The waitress laughed. “I know how that goes. I’ve got one of my own. Nine years old in a week.”

“This one’s a little older. Sixteen.” Carnes described her. “I thought maybe she’d come over, to use your bathroom or get a drink or something.”

The waitress shook her head. Sympathy tucked at her mouth and shone in her eyes. “I’m sure she’s all right. Probably just stretching her legs.”

“Yeah,” Carnes said. “Well, thanks.”

He went back outside, the greasy smell of fried food following him.

The first thing he did was check the Volvo. Maybe the waitress was correct. Maybe Deirdre was just stretching her legs.

The Volvo was empty.

Unreasonable terror gripped Carnes now. His heart began slamming against his chest. His bowels tightened to the point of pain.

He went back into the motel office.

The old man was just as slow getting up this time. No matter what his resemblance to Edgar Buchanan, the old man no longer amused him.

“My daughter,” Carnes blurted, “have you seen her?”

“What daughter?” the clerk said. “Hell, mister, you didn’t list no daughter on the registration.” He nodded solemnly to the book.

Which was true. Carnes had listed only himself. Somehow it just hadn’t seemed important to list Deirdre.

“Do you have a public toilet that she might have used?”

“Nope. Only johnnies we got are in the rooms, except for the one behind me. And I didn’t see her, mister.”

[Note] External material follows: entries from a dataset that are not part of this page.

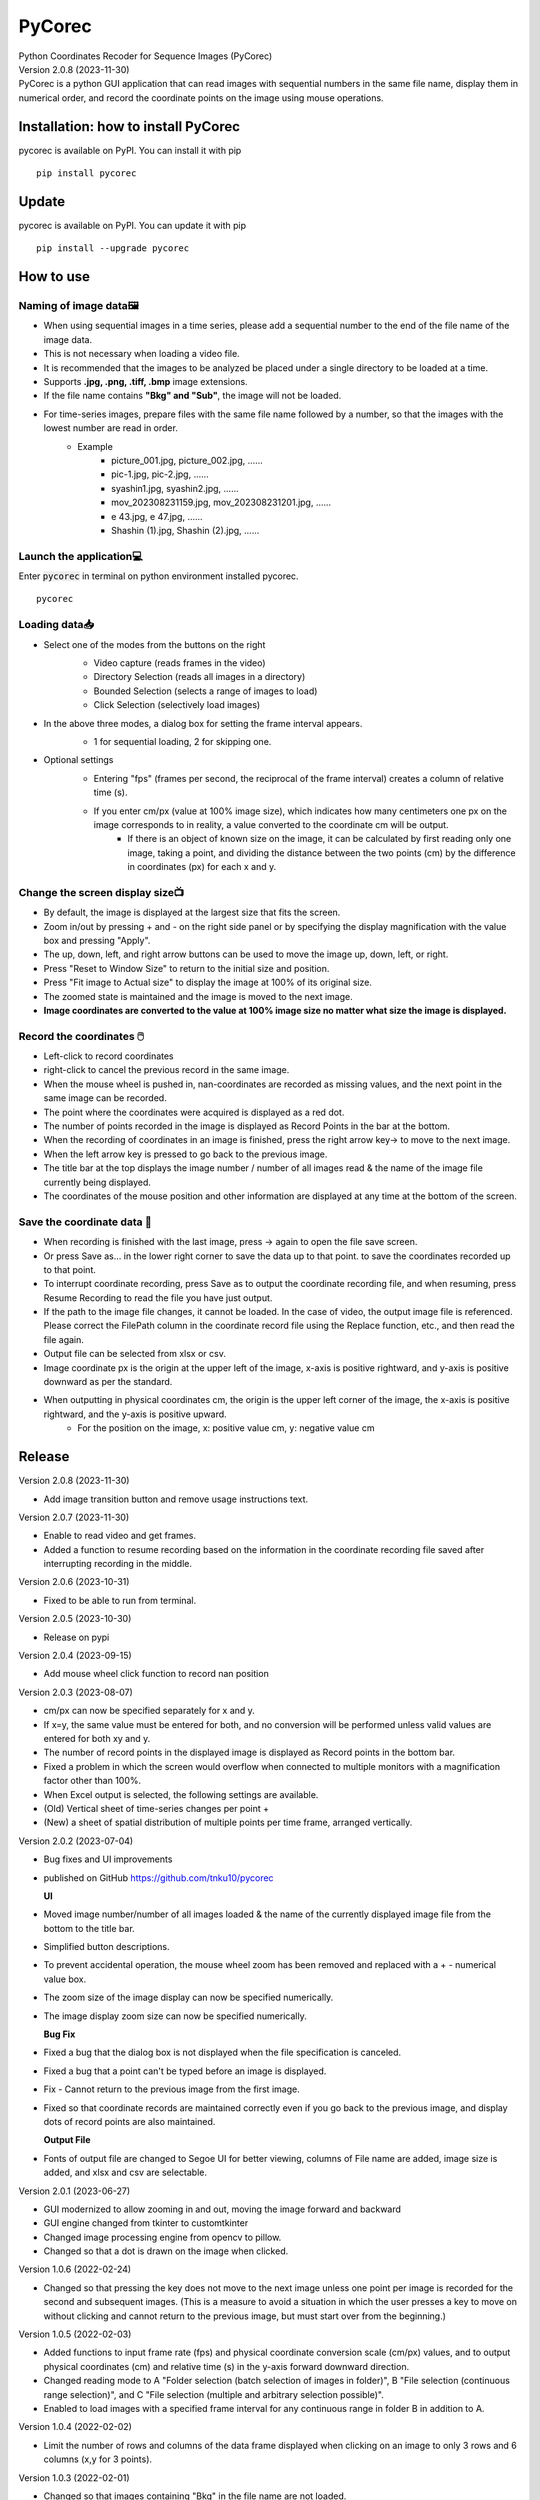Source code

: =======
PyCorec
=======

| Python Coordinates Recoder for Sequence Images (PyCorec)

| Version 2.0.8 (2023-11-30)

| PyCorec is a python GUI application that can read images with sequential numbers in the same file name, display them in numerical order, and record the coordinate points on the image using mouse operations.

.. image:: ./docs/images/gui.png
     :alt: gui

Installation: how to install PyCorec
--------------------------------------------
| pycorec is available on PyPI. You can install it with pip

::

    pip install pycorec


Update
------------------
| pycorec is available on PyPI. You can update it with pip

::

    pip install --upgrade pycorec


How to use
------------------
Naming of image data🖼️
"""""""""""""""""""""""""
* When using sequential images in a time series, please add a sequential number to the end of the file name of the image data.
* This is not necessary when loading a video file.
* It is recommended that the images to be analyzed be placed under a single directory to be loaded at a time.
* Supports **.jpg, .png, .tiff, .bmp** image extensions.
* If the file name contains **"Bkg" and "Sub"**, the image will not be loaded.
* For time-series images, prepare files with the same file name followed by a number, so that the images with the lowest number are read in order.
        * Example
           * picture_001.jpg, picture_002.jpg, ......
           * pic-1.jpg, pic-2.jpg, ......
           * syashin1.jpg, syashin2.jpg, ......
           * mov_202308231159.jpg, mov_202308231201.jpg, ......
           * e 43.jpg, e 47.jpg, ......
           * Shashin (1).jpg, Shashin (2).jpg, ......

Launch the application💻
"""""""""""""""""""""""""
| Enter :code:`pycorec` in terminal on python environment installed pycorec.

::

    pycorec



Loading data📥
""""""""""""""""""
* Select one of the modes from the buttons on the right
   * Video capture (reads frames in the video)
   * Directory Selection (reads all images in a directory)
   * Bounded Selection (selects a range of images to load)
   * Click Selection (selectively load images)

   .. image:: ./docs/images/open.png
     :alt: open
   .. image:: ./docs/images/directory.png
     :alt: directory

* In the above three modes, a dialog box for setting the frame interval appears.
   * 1 for sequential loading, 2 for skipping one.

   .. image:: ./docs/images/interval.png
    :alt: interval

* Optional settings
   * Entering "fps" (frames per second, the reciprocal of the frame interval) creates a column of relative time (s).

   .. image:: ./docs/images/fps.png
    :alt: fps

   * If you enter cm/px (value at 100% image size), which indicates how many centimeters one px on the image corresponds to in reality, a value converted to the coordinate cm will be output.
      * If there is an object of known size on the image, it can be calculated by first reading only one image, taking a point, and dividing the distance between the two points (cm) by the difference in coordinates (px) for each x and y.

   .. image:: ./docs/images/cmpx.png
    :alt: cmpx

Change the screen display size📺
""""""""""""""""""""""""""""""""
* By default, the image is displayed at the largest size that fits the screen.
* Zoom in/out by pressing + and - on the right side panel or by specifying the display magnification with the value box and pressing "Apply".
* The up, down, left, and right arrow buttons can be used to move the image up, down, left, or right.
* Press "Reset to Window Size" to return to the initial size and position.
* Press "Fit image to Actual size" to display the image at 100% of its original size.
* The zoomed state is maintained and the image is moved to the next image.
* **Image coordinates are converted to the value at 100% image size no matter what size the image is displayed.**

.. image:: ./docs/images/size.png
    :alt: size

Record the coordinates 🖱️
""""""""""""""""""""""""""""""""""""""""""
* Left-click to record coordinates
* right-click to cancel the previous record in the same image.
* When the mouse wheel is pushed in, nan-coordinates are recorded as missing values, and the next point in the same image can be recorded.
* The point where the coordinates were acquired is displayed as a red dot.
* The number of points recorded in the image is displayed as Record Points in the bar at the bottom.
* When the recording of coordinates in an image is finished, press the right arrow key→ to move to the next image.
* When the left arrow key is pressed to go back to the previous image.
* The title bar at the top displays the image number / number of all images read & the name of the image file currently being displayed.
* The coordinates of the mouse position and other information are displayed at any time at the bottom of the screen.

.. image:: ./docs/images/record.png
    :alt: record

Save the coordinate data 💾
""""""""""""""""""""""""""""""""
* When recording is finished with the last image, press → again to open the file save screen.
* Or press Save as... in the lower right corner to save the data up to that point. to save the coordinates recorded up to that point.
* To interrupt coordinate recording, press Save as to output the coordinate recording file, and when resuming, press Resume Recording to read the file you have just output.
* If the path to the image file changes, it cannot be loaded. In the case of video, the output image file is referenced. Please correct the FilePath column in the coordinate record file using the Replace function, etc., and then read the file again.
* Output file can be selected from xlsx or csv.
* Image coordinate px is the origin at the upper left of the image, x-axis is positive rightward, and y-axis is positive downward as per the standard.
* When outputting in physical coordinates cm, the origin is the upper left corner of the image, the x-axis is positive rightward, and the y-axis is positive upward.
   * For the position on the image, x: positive value cm, y: negative value cm

.. image:: ./docs/images/coordinates.png
    :alt: coordinates


Release
------------------
| Version 2.0.8 (2023-11-30)

* Add image transition button and remove usage instructions text.

| Version 2.0.7 (2023-11-30)

* Enable to read video and get frames.
* Added a function to resume recording based on the information in the coordinate recording file saved after interrupting recording in the middle.

| Version 2.0.6 (2023-10-31)

* Fixed to be able to run from terminal.

| Version 2.0.5 (2023-10-30)

* Release on pypi

| Version 2.0.4 (2023-09-15)

* Add mouse wheel click function to record nan position

| Version 2.0.3 (2023-08-07)

* cm/px can now be specified separately for x and y.
* If x=y, the same value must be entered for both, and no conversion will be performed unless valid values are entered for both xy and y.
* The number of record points in the displayed image is displayed as Record points in the bottom bar.
* Fixed a problem in which the screen would overflow when connected to multiple monitors with a magnification factor other than 100%.
* When Excel output is selected, the following settings are available.
* (Old) Vertical sheet of time-series changes per point +
* (New) a sheet of spatial distribution of multiple points per time frame, arranged vertically.

| Version 2.0.2 (2023-07-04)

* Bug fixes and UI improvements
* published on GitHub https://github.com/tnku10/pycorec

  **UI**
* Moved image number/number of all images loaded & the name of the currently displayed image file from the bottom to the title bar.
* Simplified button descriptions.
* To prevent accidental operation, the mouse wheel zoom has been removed and replaced with a + - numerical value box.
* The zoom size of the image display can now be specified numerically.
* The image display zoom size can now be specified numerically.

  **Bug Fix**
* Fixed a bug that the dialog box is not displayed when the file specification is canceled.
* Fixed a bug that a point can't be typed before an image is displayed.
* Fix - Cannot return to the previous image from the first image.
* Fixed so that coordinate records are maintained correctly even if you go back to the previous image, and display dots of record points are also maintained.

  **Output File**
* Fonts of output file are changed to Segoe UI for better viewing, columns of File name are added, image size is added, and xlsx and csv are selectable.

| Version 2.0.1 (2023-06-27)

* GUI modernized to allow zooming in and out, moving the image forward and backward
* GUI engine changed from tkinter to customtkinter
* Changed image processing engine from opencv to pillow.
* Changed so that a dot is drawn on the image when clicked.

| Version 1.0.6 (2022-02-24)

* Changed so that pressing the key does not move to the next image unless one point per image is recorded for the second and subsequent images. (This is a measure to avoid a situation in which the user presses a key to move on without clicking and cannot return to the previous image, but must start over from the beginning.)

| Version 1.0.5 (2022-02-03)

* Added functions to input frame rate (fps) and physical coordinate conversion scale (cm/px) values, and to output physical coordinates (cm) and relative time (s) in the y-axis forward downward direction.
* Changed reading mode to A "Folder selection (batch selection of images in folder)", B "File selection (continuous range selection)", and C "File selection (multiple and arbitrary selection possible)".
* Enabled to load images with a specified frame interval for any continuous range in folder B in addition to A.

| Version 1.0.4 (2022-02-02)

* Limit the number of rows and columns of the data frame displayed when clicking on an image to only 3 rows and 6 columns (x,y for 3 points).

| Version 1.0.3 (2022-02-01)

* Changed so that images containing "Bkg" in the file name are not loaded.
* Changed so that csv can be saved before force close
* Changed so that the csv save screen is displayed after all images are displayed.
* Changed the skip number specification e.g.) If the number of images to load is 001,003,005, the skip number is > 2.

| Version 1.0.2 (2022-02-01)

* Added support for file paths containing Japanese characters (modified to read via Numpy)
* Add real-time mouse position image coordinate display function
* Add image skip reading mode
* Added ability to specify image magnification

| Version 1.0.1 (2022-01-28)

* First release


Future update
------------------


Credits
-------
| Programmed by Yuto Tanaka

This package was created with Cookiecutter_ and the `audreyr/cookiecutter-pypackage`_ project template.

.. _Cookiecutter: https://github.com/audreyr/cookiecutter
.. _`audreyr/cookiecutter-pypackage`: https://github.com/audreyr/cookiecutter-pypackage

Carnes stared at the old man as if he were trying to divine some secret in the clerk’s face.

But there was nothing to learn from the Edgar Buchanan visage, except that here was a man who didn’t give a damn about anything else around him. Not as long as Johnny Carson was on the air.

Carnes burst out of the motel office, back to the macadam and the Volvo.

Hoping against hope, he jerked open the back door and searched under the luggage piled on the seat.